Thomas Downing, the cashier of the Downingtown National Bank, takes a particular delight in taking the ladies out driving, and if some of his lady friends would use the proper diplomacy he might be induced to become a benedict before it is too late.


Joseph R. Downing is President of the National Bank and has lived a contented single life so long that the ladies who have admired him in vain have pronounced him a confirmed bachelor.  But who knows but what he might follow the example of ex-President Harrison and yet take unto himself the luxury of a wife.
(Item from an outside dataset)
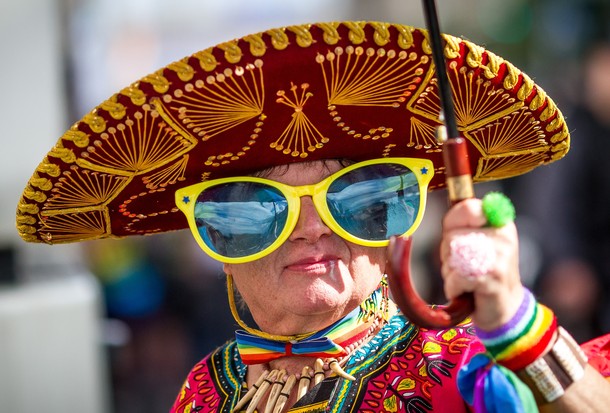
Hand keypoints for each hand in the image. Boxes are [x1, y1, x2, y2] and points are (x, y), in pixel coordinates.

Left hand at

Jesse H. Roberts is one of the most gentlemanly men in the town in the eyes of the ladies, and many a fair one's heart has regretted the fact of not being able to charm the blond politician sufficiently to have him enter the matrimonial arena.  If you can get him he would make a model husband.

W. H. Wells, of the firm Wells & Walker, has basked in the sunshine of many summers, and judging from the grace and activity he exercises yet in skating, he would be just as alert and obliging to a wife as many a husband or more tender years.

Samuel Worrall is one of the handsome young men of the east ward, and has so many nice girls that he is unable to select the one he would like best for a life partner.  His friends think perhaps a country girl will warm his heart best.

William McFarlan has been on the list for many years, but has not yet given up the idea of getting someone to caress him in his last years.

Captain G. C. M. Eicholtz has always lived a single life, and why that has been so is a fault that has laid entirely with himself.  While he remains so rosy cheeked and handsome there is yet hope for the woman who shows him attention.